Nord E, Wright S H, Kippen I, Wright E M
Am J Physiol. 1982 Nov;243(5):F456-62. doi: 10.1152/ajprenal.1982.243.5.F456.
Brush border membrane vesicles were purified from rabbit renal cortex using a calcium-precipitation procedure, and the uptake of carboxylic acids was determined by a rapid-filtration method. L-Lactate, pyruvate (monocarboxylic acids), and succinate (dicarboxylic acid) demonstrated features of Na+ cotransport: enhanced initial rate (1 s) of uptake with an inward Na+ gradient compared with the Na+ -free control condition and transient accumulation of substrate within the vesicles. Kinetic parameters derived for L-lactate and succinate show that each substrate is transported via single pathway and that the two substrates exhibit marginal cross-inhibition. A range of monocarboxylic acids including pyruvate and ketone bodies appear to interact with the monocarboxylic acid carrier. The kinetics of Nat-dependent pyruvate uptake suggest at least two transport pathways-namely, that this monocarboxylate shares both the mono- and dicarboxylic acid carriers.
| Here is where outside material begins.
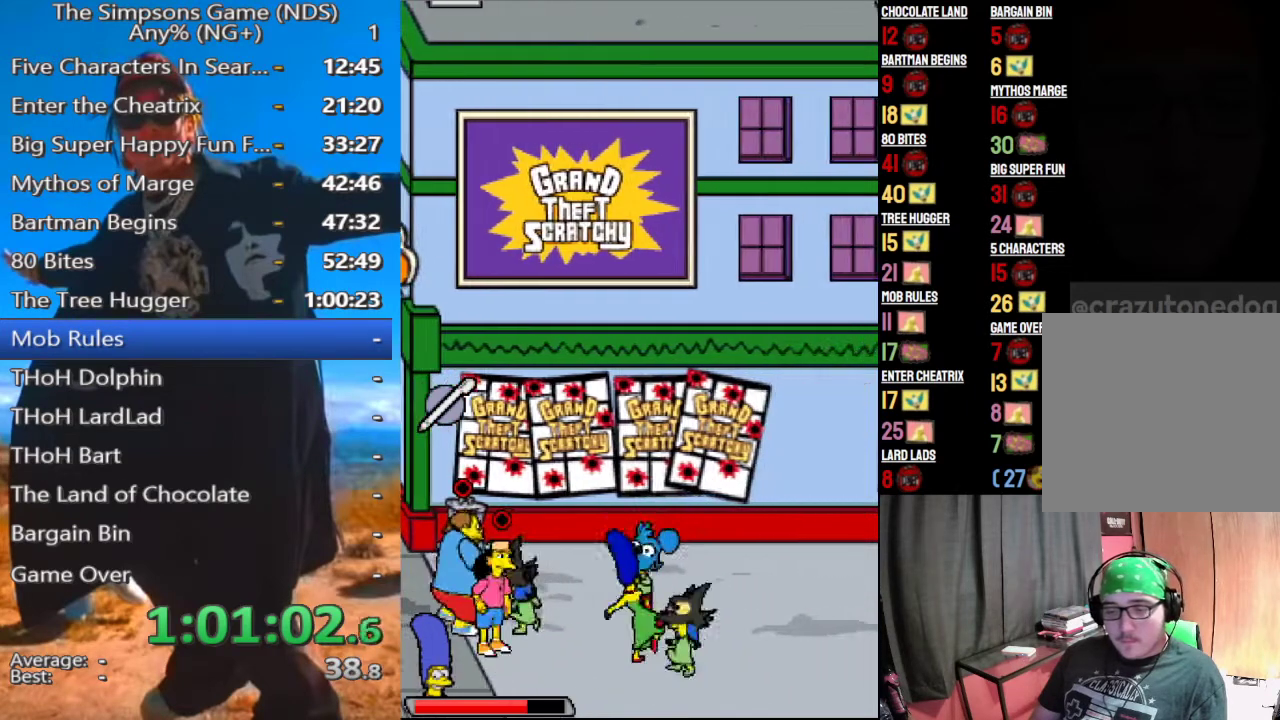
{"buttons": ["X"], "right_stick": "center", "events": [[104, "X", "up"], [167, "X", "down"], [271, "X", "up"], [333, "X", "down"], [417, "X", "up"], [500, "X", "down"]]}
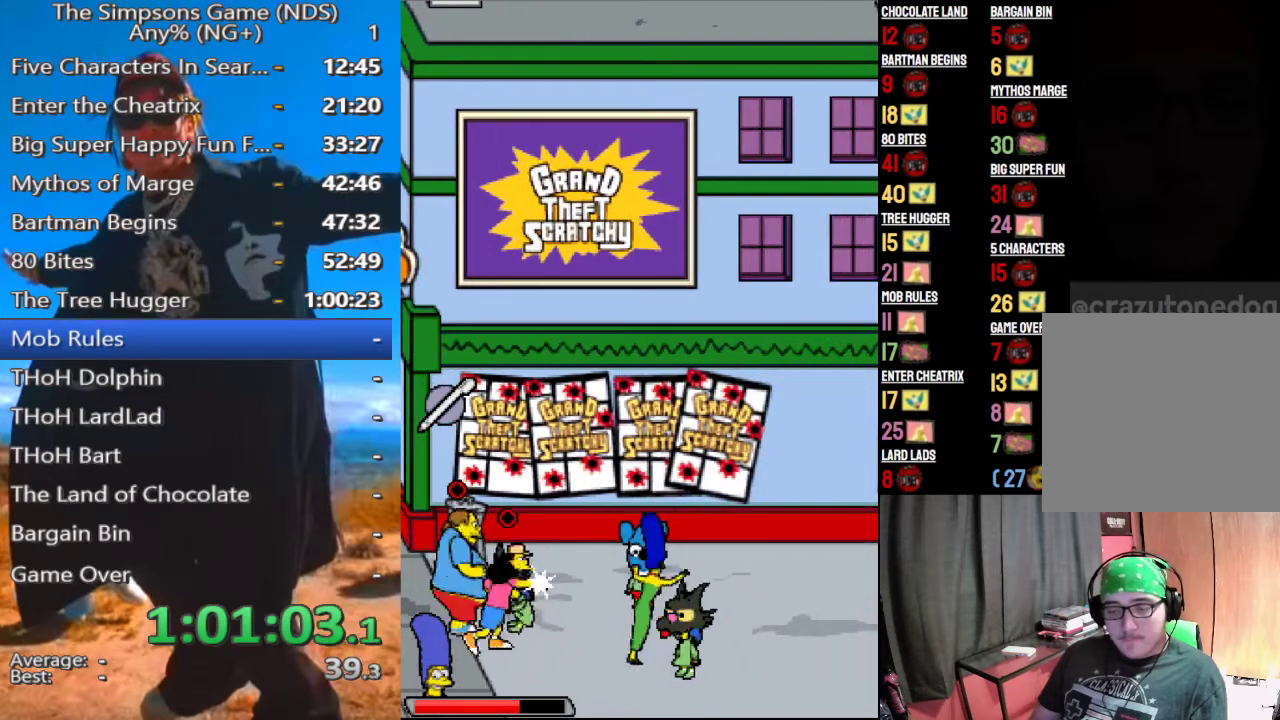
{"buttons": ["X"], "right_stick": "center", "events": [[62, "X", "up"], [146, "X", "down"], [208, "X", "up"], [312, "X", "down"], [375, "X", "up"], [458, "X", "down"]]}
We conclude that isolated rabbit renal microvillus membranes possess independent transport systems for mono- and polycarboxylic acids.
采用钙沉淀法从兔肾皮质中纯化刷状缘膜囊泡,并用快速过滤法测定羧酸的摄取。L-乳酸、丙酮酸(一元羧酸)和琥珀酸(二元羧酸)表现出Na⁺协同转运的特征:与无Na⁺对照条件相比,在存在内向Na⁺梯度时摄取的初始速率(1秒)增强,且底物在囊泡内短暂积累。L-乳酸和琥珀酸的动力学参数表明,每种底物都通过单一途径转运,且两种底物表现出轻微的交叉抑制。包括丙酮酸和酮体在内的一系列一元羧酸似乎与一元羧酸载体相互作用。Na⁺依赖性丙酮酸摄取的动力学表明至少有两条转运途径,即这种一元羧酸盐同时共享一元和二元羧酸载体。我们得出结论,分离的兔肾微绒毛膜具有独立的一元和多元羧酸转运系统。